Particular attention is needed for geriatric patients, who often have reduced physiological reserves and comorbidities requiring careful anesthetic management. BIS monitoring in older Asian cohorts has been shown to minimize isoflurane use by up to 40%, resulting in faster awakening and smoother recovery profiles. This highlights the potential of BIS to reduce anesthetic exposure and side effects in vulnerable populations.

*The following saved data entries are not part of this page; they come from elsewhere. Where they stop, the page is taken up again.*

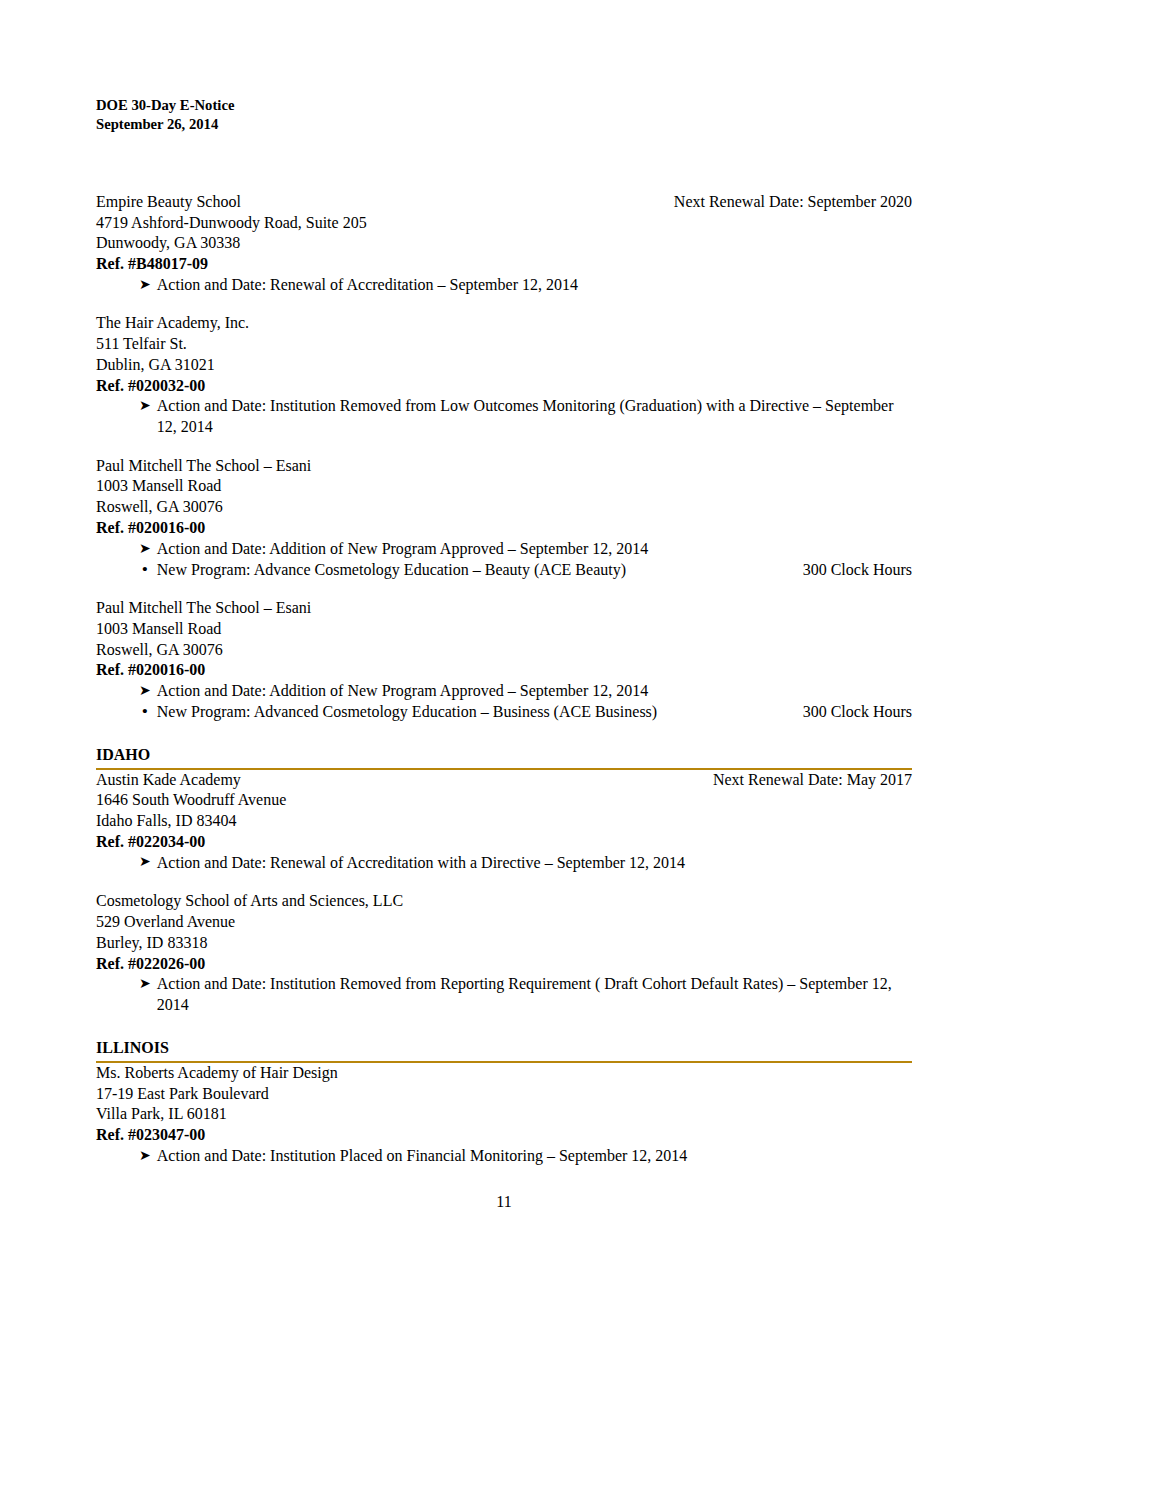DOE 30-Day E-Notice
September 26, 2014
Empire Beauty School Next Renewal Date: September 2020
4719 Ashford-Dunwoody Road, Suite 205
Dunwoody, GA 30338
Ref. #B48017-09
Action and Date: Renewal of Accreditation – September 12, 2014
The Hair Academy, Inc.
511 Telfair St.
Dublin, GA 31021
Ref. #020032-00
Action and Date: Institution Removed from Low Outcomes Monitoring (Graduation) with a Directive – September 12, 2014
Paul Mitchell The School – Esani
1003 Mansell Road
Roswell, GA 30076
Ref. #020016-00
Action and Date: Addition of New Program Approved – September 12, 2014
New Program: Advance Cosmetology Education – Beauty (ACE Beauty) 300 Clock Hours
Paul Mitchell The School – Esani
1003 Mansell Road
Roswell, GA 30076
Ref. #020016-00
Action and Date: Addition of New Program Approved – September 12, 2014
New Program: Advanced Cosmetology Education – Business (ACE Business) 300 Clock Hours
IDAHO
Austin Kade Academy Next Renewal Date: May 2017
1646 South Woodruff Avenue
Idaho Falls, ID 83404
Ref. #022034-00
Action and Date: Renewal of Accreditation with a Directive – September 12, 2014
Cosmetology School of Arts and Sciences, LLC
529 Overland Avenue
Burley, ID 83318
Ref. #022026-00
Action and Date: Institution Removed from Reporting Requirement ( Draft Cohort Default Rates) – September 12, 2014
ILLINOIS
Ms. Roberts Academy of Hair Design
17-19 East Park Boulevard
Villa Park, IL 60181
Ref. #023047-00
Action and Date: Institution Placed on Financial Monitoring – September 12, 2014
11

Although BIS monitoring is often emphasized for its superiority in tailoring anesthetic depth, ETAG-guided anesthesia has also proven effective in facilitating early postoperative recovery. In our study, hypothyroidism was present in 40% of patients in the ETISO group, while none were reported in the BIS group. Although all affected patients were biochemically euthyroid and under stable medical management preoperatively, this imbalance could have influenced anesthetic metabolism and recovery profiles, thereby acting as a potential confounder. Studies have indicated that end-tidal anesthetic concentration-guided anesthesia is comparable to BIS-guided protocols in patients receiving nitrous oxide and desflurane [2,9,12,18]. This result suggests ETAG may be a viable alternative when BIS is unavailable or cost-prohibitive.
Limitations
This study has several limitations. First, excluding patients with significant comorbidities such as hepatic or renal impairment, while methodologically intended to reduce confounding, may limit the generalizability of the findings to broader, real-world populations. Second, the sample size was relatively small and derived from a single tertiary care center, which may further restrict external validity. Additionally, an unequal distribution of sex between the groups (68% male in the BIS group vs. 36% in the ETISO group) and the presence of hypothyroidism in 40% of patients in the ETISO group, absent in the BIS group, could have introduced confounding effects on anesthetic metabolism and recovery profiles. Although these patients were clinically euthyroid, the imbalance remains a potential source of bias. The study also focused exclusively on elective surgeries performed under isoflurane-based anesthesia, so the findings may not apply to other agents like desflurane or sevoflurane, which have different pharmacokinetic and pharmacodynamic properties, or to emergency procedures involving different physiological stressors. Furthermore, the study did not evaluate long-term postoperative cognitive function, patient satisfaction, or the potential economic implications of earlier recovery. Future multicenter trials with larger, more diverse populations and standardized anesthetic protocols are warranted to validate and extend these results.
Conclusions
This study demonstrated that BIS-guided anesthesia is associated with significantly faster extubation times and reduced isoflurane consumption compared to ETAG-guided monitoring in patients undergoing elective surgeries under general anesthesia. Although the overall duration of surgery and anesthesia was similar between the two groups, the BIS group achieved earlier extubation by an average of 52.8 seconds and consumed less total and hourly inhalational agent volumes. These findings suggest that BIS monitoring offers advantages in optimizing anesthetic delivery and enhancing perioperative recovery efficiency. However, the clinical applicability of these findings should be interpreted in light of the study’s limitations, including small sample size and group imbalances. Larger, multicenter studies are recommended to confirm these results and support the integration of BIS monitoring into routine anesthetic practice where appropriate.